# Why according to distribution graph it's normally distributed, but Jarque-Bera test shows non-normally distributed? [duplicate]

I am working on Kaggle's house pricing exercise and I cannot understand something. I watch and read articles on normality tests, and more specifically JB test, but I cannot understand why according to my understanding of that test I need to reject the null hypothesis (which is the normal distribution) and conclude it is a non-normal distribution when the distribution graph shows a very close result to a normal distribution?

Jarque-Bera test = 171.236, with p-value 6.55459e-038


So from that result, if I am correct, I reject null and conclude the data are not normally distributed. But then this is the distribution graph (n=1460): PS. The Y var is log of price and the x is year. Could the problem be that year is not a continuous variable?

• Could you explain in what sense you believe this histogram is "close" to a Normal distribution?

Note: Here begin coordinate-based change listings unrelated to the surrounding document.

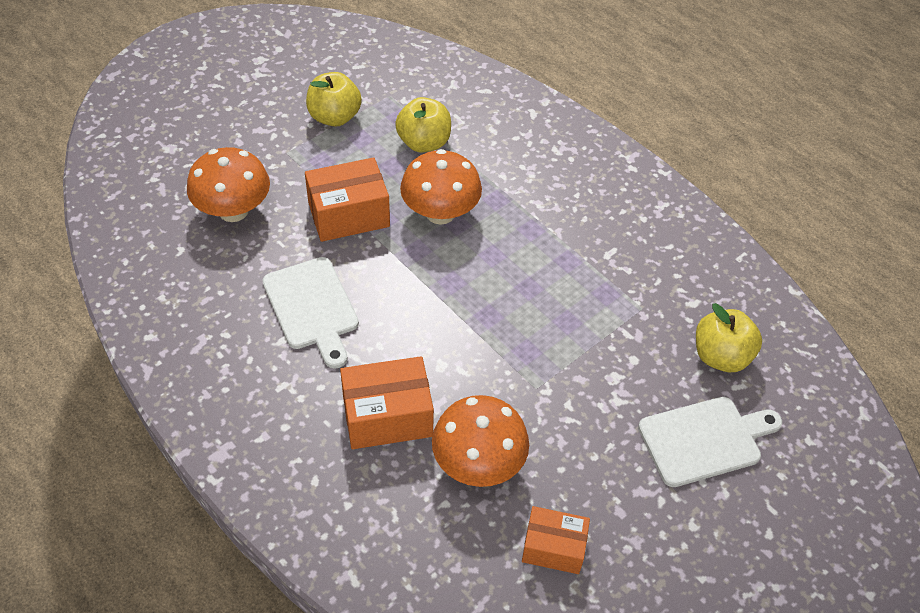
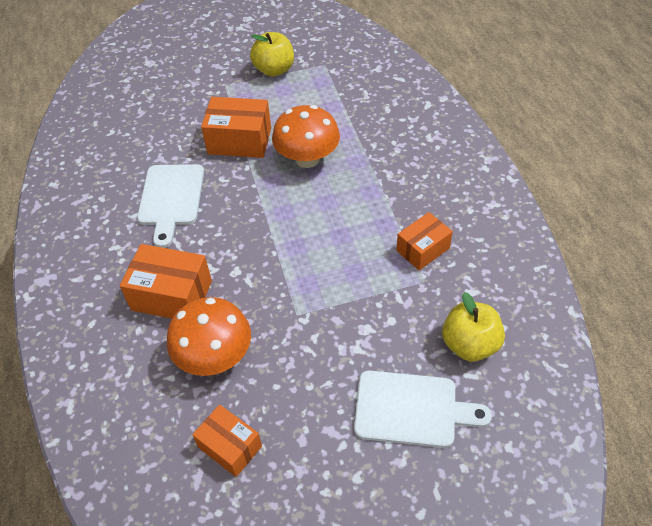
camera: 30 degrees right, 0 degrees up
orange mushroom [187,147,270,222] -> none
yellow apple [395,97,451,153] -> none
none -> orange box [396,212,453,270]

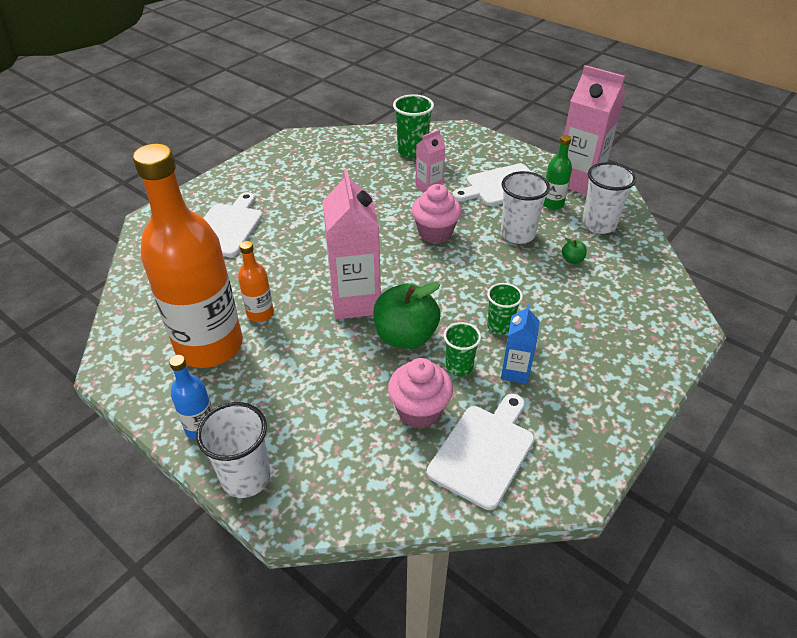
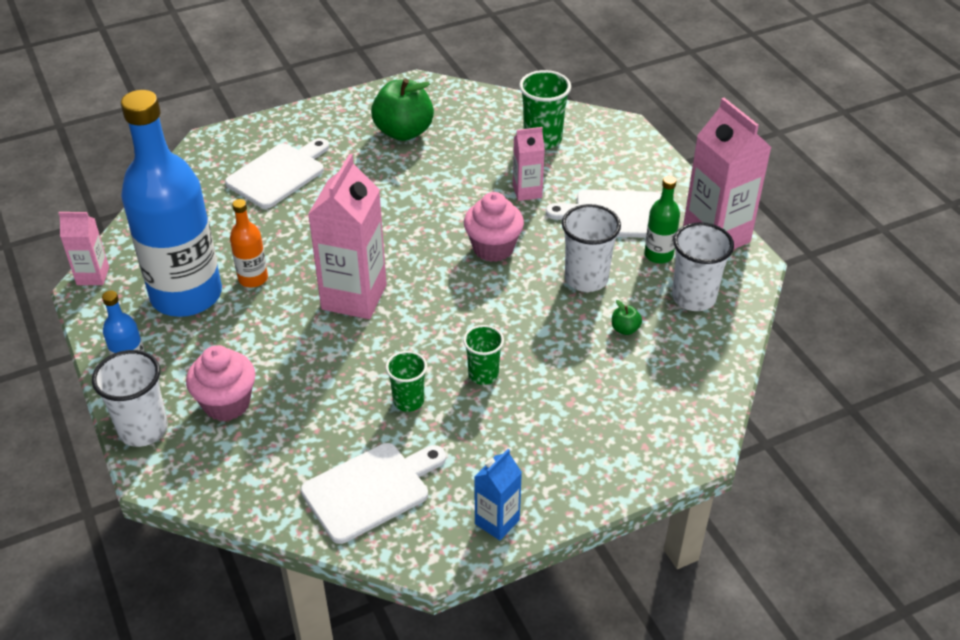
camera: 25 degrees right, 0 degrees up
orange bottle [133,144,243,368] -> blue bottle [121,90,222,317]
green apple [373,282,440,349] -> green apple moved to [371,79,434,141]
pink cupcake [388,358,453,429] -> pink cupcake moved to [186,345,256,421]
blue carton [501,304,540,384] -> blue carton moved to [474,449,522,540]
none -> pink carton [59,212,109,285]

In effect, you are confronting a formal test with an unexplained intuition; by default, you should believe the test and use its results to modify your intuition.
– whuber
Jul 29 '18 at 15:57
• I was just confused that according to the graph, it seems the data is normally distributed becasue it follows the Bell curve shape, so I became unsure whther I understand the test meaning correctly. However, reading your answer, can I conclude that the test will win over the graph and this is because the graph actually is not perfect Bell shape..? Jul 29 '18 at 16:10
• That's right. Unfortunately, the Jarque-Bera test is difficult to visualize with a histogram (because it is based on higher moments of the distribution, which no histogram explicitly shows). You can evaluate normality by comparing the bar areas to the areas predicted by the fitted Normal curve, using the principles of a Chi-squared test of goodness of fit. By looking closely, I see that the bar for the interval [-0.1,0.1] is too high while the one for [0.3,0.5] is too low. Given there are 1460 data points, you can estimate that these show significant deviations from normality.